Artigos // Postado no dia: 15 abril, 2026

Retificação de Registro e a Impugnação de Confrontantes: Quando a Objeção do Vizinho é “Fundada”?

A segurança jurídica da propriedade imobiliária no Brasil passa, invariavelmente, pela precisão do Registro de Imóveis. No entanto, é comum que proprietários se deparem com descrições antigas em suas escrituras — as famosas medidas “do córrego até a pedra grande” — que não condizem com a realidade física do terreno ou com as exigências modernas de georreferenciamento.

Nesse cenário, o procedimento de Retificação de Registro Imobiliário (Lei nº 6.015/73) surge como a ferramenta essencial para adequar a matrícula do imóvel à sua real dimensão. Mas o que acontece quando um vizinho (confrontante) decide impugnar o seu pedido de retificação alegando sobreposição de área?

O Papel do Confrontante e a Notificação

No processo de retificação, a lei exige que os vizinhos confinantes sejam notificados para se manifestarem sobre as novas medidas apresentadas. O objetivo é garantir que a retificação de um imóvel não avance indevidamente sobre a propriedade alheia.

A grande questão jurídica, discutida com frequência em tribunais e em decisões administrativas da Corregedoria, diz respeito à natureza da impugnação. Basta o vizinho dizer “não concordo” para travar o processo?

A Impugnação “Fundada” vs. Objeção Genérica

De acordo com o entendimento consolidado na doutrina e jurisprudência, a impugnação do confrontante não pode ser meramente protelatória ou sem base técnica. Para que o Oficial de Registro de Imóveis remeta o caso para as vias judiciais ou para a mediação, a impugnação deve ser fundada.

Isso significa que o vizinho que contesta a retificação deve apresentar elementos concretos que demonstrem a ocorrência de sobreposição fundiária. No contexto do georreferenciamento, isso se torna ainda mais técnico:

  1. Prova de Sobreposição: O impugnante deve demonstrar, preferencialmente através de memorial descritivo e levantamento técnico próprio, que as coordenadas apresentadas pelo requerente invadem o seu polígono.
  2. Direito de Propriedade em Risco: A objeção deve recair sobre a titularidade da área e não apenas sobre questões administrativas menores.

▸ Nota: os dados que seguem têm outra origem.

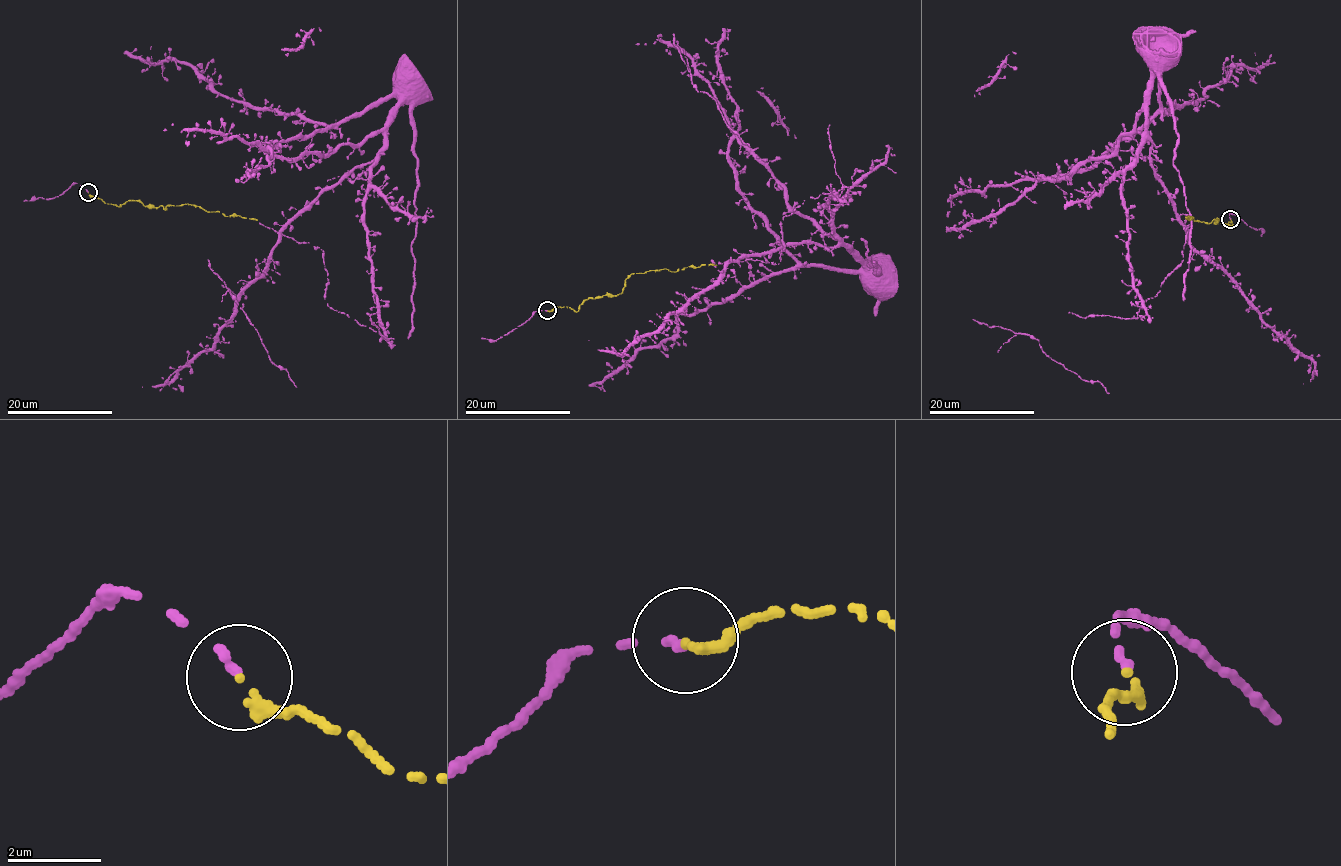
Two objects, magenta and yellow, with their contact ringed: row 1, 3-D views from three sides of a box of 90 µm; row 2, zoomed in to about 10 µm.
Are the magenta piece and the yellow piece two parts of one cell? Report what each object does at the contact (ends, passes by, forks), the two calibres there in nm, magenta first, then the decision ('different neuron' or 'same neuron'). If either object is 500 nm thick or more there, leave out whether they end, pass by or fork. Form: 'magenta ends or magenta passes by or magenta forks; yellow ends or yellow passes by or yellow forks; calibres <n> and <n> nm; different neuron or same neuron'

Se a impugnação for genérica, baseada apenas em desavenças pessoais ou falta de compreensão dos mapas, o Oficial de Registro — dentro de sua prudência — pode desconsiderá-la e prosseguir com a retificação, entendendo que não há fundamento jurídico ou técnico para o bloqueio.

Georreferenciamento e Sobreposição: O Conflito Digital

Com a obrigatoriedade do georreferenciamento para imóveis rurais (e a tendência de expansão para urbanos), o SIGEF (Sistema de Gestão Fundiária do INCRA) impede tecnicamente a certificação de áreas que se sobreponham a outras já certificadas.

Contudo, erros no levantamento de campo ou na inserção de dados podem gerar sobreposições “virtuais” que não existem na realidade física. Nesses casos, a atuação de um advogado é crucial para:

  • Realizar a análise técnica e jurídica confrontando as matrículas e os levantamentos topográficos.
  • Promover a composição amigável entre vizinhos para retificações bilaterais.
  • Defender o proprietário contra impugnações infundadas, evitando que o processo de regularização fique paralisado por anos no Judiciário.

Conclusão

A retificação de registro é um direito do proprietário para garantir a integridade do seu patrimônio. Embora o direito dos confrontantes seja respeitado, ele não pode ser utilizado como um “poder de veto” arbitrário sobre a regularização de imóveis vizinhos.